Muhtarla görüşmemizden birkaç gün geçmişti. Kış etkisini daha da artırmıştı. Yine bir gün okulun hemen alt tarafında geçen yolda yürürken 4 ya da 5 traktör dolusu odunların taşındığını gördüm. Çok sevinmiştim. Galiba muhtar köylüleri ikna etti dedim içimden. Ama bir süre sonra yine hüsrana uğradım. Traktörler okul yoluna girmeyip devam ettiler. Şok olmuştum. Hayal kırıklığını atlatır atlamaz hemen muhtarın yanına gittim. Az önce traktörlerin odun taşıdığını ama okula getirmediklerini söyledim. Muhtar bir süre sessiz kaldı. Sonra;
-Hocam o traktörler komşu köydeki karakola götürüyorlar, dedi.

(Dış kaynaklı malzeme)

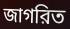
জাগরিত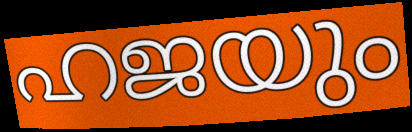
ഹജയും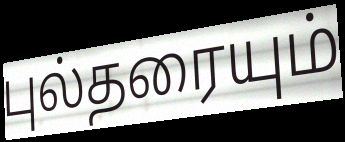
புல்தரையும்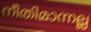
നീതിമാന്നല്ല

İyice şaşırmıştım. Oraya neden götürdüklerini sorgulamıyordum. Onlar bizim güvenlik görevlilerimizdi. Elbette ki onların da ihtiyacı vardı. Ama orman köyü olmasına rağmen neden kendi çocukları için okulda kullanacağımız odunları kendi okullarına da getirmiyorlardı. Soğukla birlikte o küçücük çocukların elleri, odunu tuttukça buza yapıştıklarını bu veliler hiç mi görmüyorlardı? Vicdanları hiç mi sızlamıyordu?

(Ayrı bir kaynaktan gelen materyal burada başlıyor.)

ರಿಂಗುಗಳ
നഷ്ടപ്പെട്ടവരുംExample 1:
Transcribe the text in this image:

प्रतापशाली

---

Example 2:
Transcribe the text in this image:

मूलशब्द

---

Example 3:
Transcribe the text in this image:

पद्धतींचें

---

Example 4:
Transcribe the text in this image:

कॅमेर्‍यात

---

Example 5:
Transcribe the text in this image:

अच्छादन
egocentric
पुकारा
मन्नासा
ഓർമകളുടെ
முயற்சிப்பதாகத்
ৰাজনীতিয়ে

Elbette onlar da görüyor ve biliyorlardı ve elbetteki onlar da bir anne babaydı ama bir yere kadar.
Bu durum, eğitimcilerin zorlayıcı bir gücü olmamasının mı yoksa eğitme bakış açımızın bir sonucu muydu? Belki de ülkemizin temel problemi bu.
Ne zaman bu ülkede eğitim öncelikli meselemiz olur, işte o zaman bu güzel ülkemiz istenen medeniyet seviyesine ulaşacaktır. Gücün eğitimde olduğunu anlamamız gerekiyor. Eğitime önem veren ülkelerin dünyaya hükmettiklerini anladığımız zaman bir çok problemi de kendiliğinden aştığımızı göreceğiz.

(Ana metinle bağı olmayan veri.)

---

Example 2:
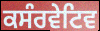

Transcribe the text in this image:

ਕਸੰਰਵੇਟਿਵ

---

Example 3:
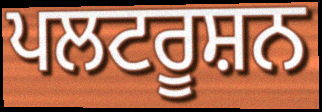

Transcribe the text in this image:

ਪਲਟਰੂਸ਼ਨ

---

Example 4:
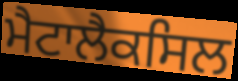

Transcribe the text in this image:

ਮੈਟਾਲੈਕਸਿਲ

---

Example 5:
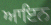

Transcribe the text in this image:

ਆਇਨ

Ama hemen şimdi ve gecikmeden yapmalıyız.
Başkanım çok doru söylüyorsunuz… Kaleminize sağlık…Eğitimin öncelikli mesele olmadığını, olmayacağını ve hatta hiç olamayacağını tecrübe etmeseydik keşke…
Göreve başladığım ilk yıllarda bir velimiz ile olan diyaloğu hatırlattı yazınız. “Benim oğlum bir gün okula gitmeyip dağdan, bir eşek yükü odun getirse benim için daha iyidir.” diyen velimiz bir kaç sene sonra; “yeter ki çocuklarım okusun” demişti. Yetişkinleri yetiştirmek, alışkanlıkları değiştirmek zor olsa da yılmadan, usanmadan bize düşen görevleri yerine getirmenin gayretinde olmamız lazım.
Belki de o günler daha iyi idi. İnsanın emek verdiği kıymetli oluyor. Şimdi emek vermeden her istediklerine erişim sağlayabilen yeni neslin öğrenme konusundaki yetersizlikleri, isteksizlikleri belki de emek vermeden her şeyin önlerine hazır getirilmesinden kaynaklanıyor zannımca.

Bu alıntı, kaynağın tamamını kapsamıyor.